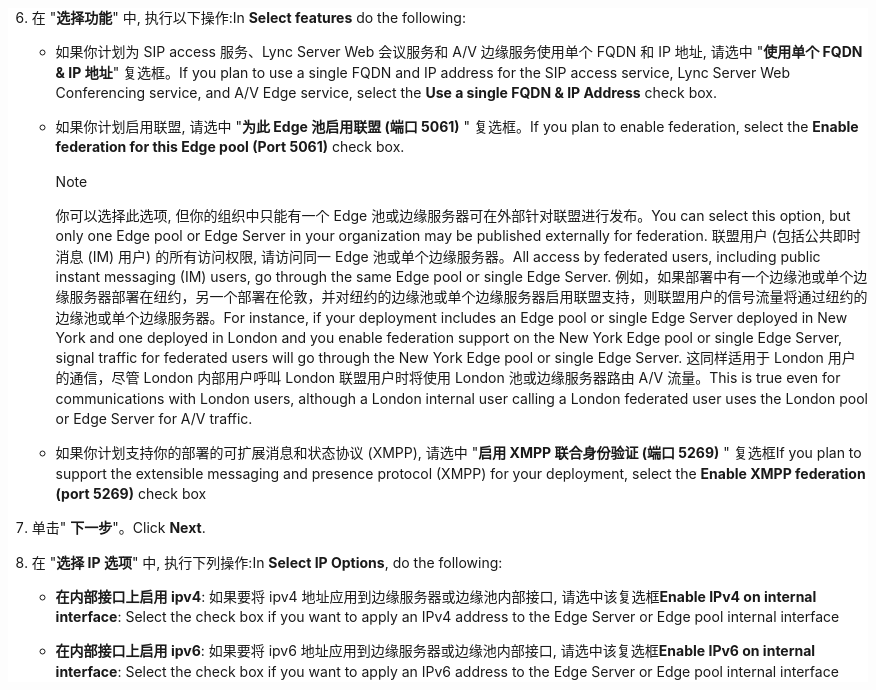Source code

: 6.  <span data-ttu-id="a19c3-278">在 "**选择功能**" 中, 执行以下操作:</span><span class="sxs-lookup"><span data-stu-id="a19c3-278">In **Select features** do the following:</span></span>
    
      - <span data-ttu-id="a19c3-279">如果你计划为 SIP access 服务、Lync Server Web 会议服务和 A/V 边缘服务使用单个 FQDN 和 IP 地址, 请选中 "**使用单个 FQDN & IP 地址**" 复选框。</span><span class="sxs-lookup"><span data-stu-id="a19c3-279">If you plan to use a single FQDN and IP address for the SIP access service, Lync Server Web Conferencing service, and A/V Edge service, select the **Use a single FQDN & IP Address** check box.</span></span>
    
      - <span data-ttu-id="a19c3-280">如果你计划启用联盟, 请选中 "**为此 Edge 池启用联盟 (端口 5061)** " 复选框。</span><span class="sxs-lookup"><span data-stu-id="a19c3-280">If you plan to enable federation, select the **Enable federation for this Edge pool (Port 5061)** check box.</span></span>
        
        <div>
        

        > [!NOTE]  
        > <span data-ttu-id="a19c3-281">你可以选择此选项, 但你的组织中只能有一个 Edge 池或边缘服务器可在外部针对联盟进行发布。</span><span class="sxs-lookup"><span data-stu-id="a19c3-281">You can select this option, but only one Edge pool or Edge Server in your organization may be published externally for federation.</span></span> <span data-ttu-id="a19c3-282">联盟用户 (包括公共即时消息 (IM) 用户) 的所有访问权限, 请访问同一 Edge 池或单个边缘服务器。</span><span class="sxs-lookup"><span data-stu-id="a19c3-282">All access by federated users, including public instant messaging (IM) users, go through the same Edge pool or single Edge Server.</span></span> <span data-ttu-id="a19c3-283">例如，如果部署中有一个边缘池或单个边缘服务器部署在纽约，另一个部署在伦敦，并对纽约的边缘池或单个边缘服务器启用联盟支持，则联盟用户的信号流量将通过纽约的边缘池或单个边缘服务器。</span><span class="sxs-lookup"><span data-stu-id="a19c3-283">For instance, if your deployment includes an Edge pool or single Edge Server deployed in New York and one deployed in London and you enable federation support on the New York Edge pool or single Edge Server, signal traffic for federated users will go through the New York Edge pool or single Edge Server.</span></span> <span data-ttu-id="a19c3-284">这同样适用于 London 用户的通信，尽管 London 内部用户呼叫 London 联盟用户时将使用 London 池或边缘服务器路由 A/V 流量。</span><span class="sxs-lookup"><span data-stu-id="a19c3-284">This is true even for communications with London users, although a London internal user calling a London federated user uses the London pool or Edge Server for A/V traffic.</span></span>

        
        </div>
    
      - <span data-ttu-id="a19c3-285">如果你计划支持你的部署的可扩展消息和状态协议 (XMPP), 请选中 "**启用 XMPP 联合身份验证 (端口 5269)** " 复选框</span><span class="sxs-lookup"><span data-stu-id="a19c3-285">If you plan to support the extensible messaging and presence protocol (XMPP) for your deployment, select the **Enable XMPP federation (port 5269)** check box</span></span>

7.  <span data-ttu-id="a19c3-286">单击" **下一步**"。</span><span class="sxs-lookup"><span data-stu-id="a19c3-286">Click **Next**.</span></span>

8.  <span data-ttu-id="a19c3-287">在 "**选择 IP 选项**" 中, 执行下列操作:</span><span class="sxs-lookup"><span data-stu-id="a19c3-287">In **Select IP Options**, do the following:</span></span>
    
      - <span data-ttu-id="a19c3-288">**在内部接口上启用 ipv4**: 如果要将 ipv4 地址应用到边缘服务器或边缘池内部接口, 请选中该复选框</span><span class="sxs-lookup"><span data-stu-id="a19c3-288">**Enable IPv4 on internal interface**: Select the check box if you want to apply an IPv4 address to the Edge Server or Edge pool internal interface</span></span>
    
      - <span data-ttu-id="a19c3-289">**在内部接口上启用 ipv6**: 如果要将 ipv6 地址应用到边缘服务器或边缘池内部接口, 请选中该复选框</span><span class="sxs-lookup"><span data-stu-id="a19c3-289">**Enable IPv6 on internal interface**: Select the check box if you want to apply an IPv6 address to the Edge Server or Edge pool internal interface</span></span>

#####

Say how many lines of the records include the string "plan"; the number alone is enough.

3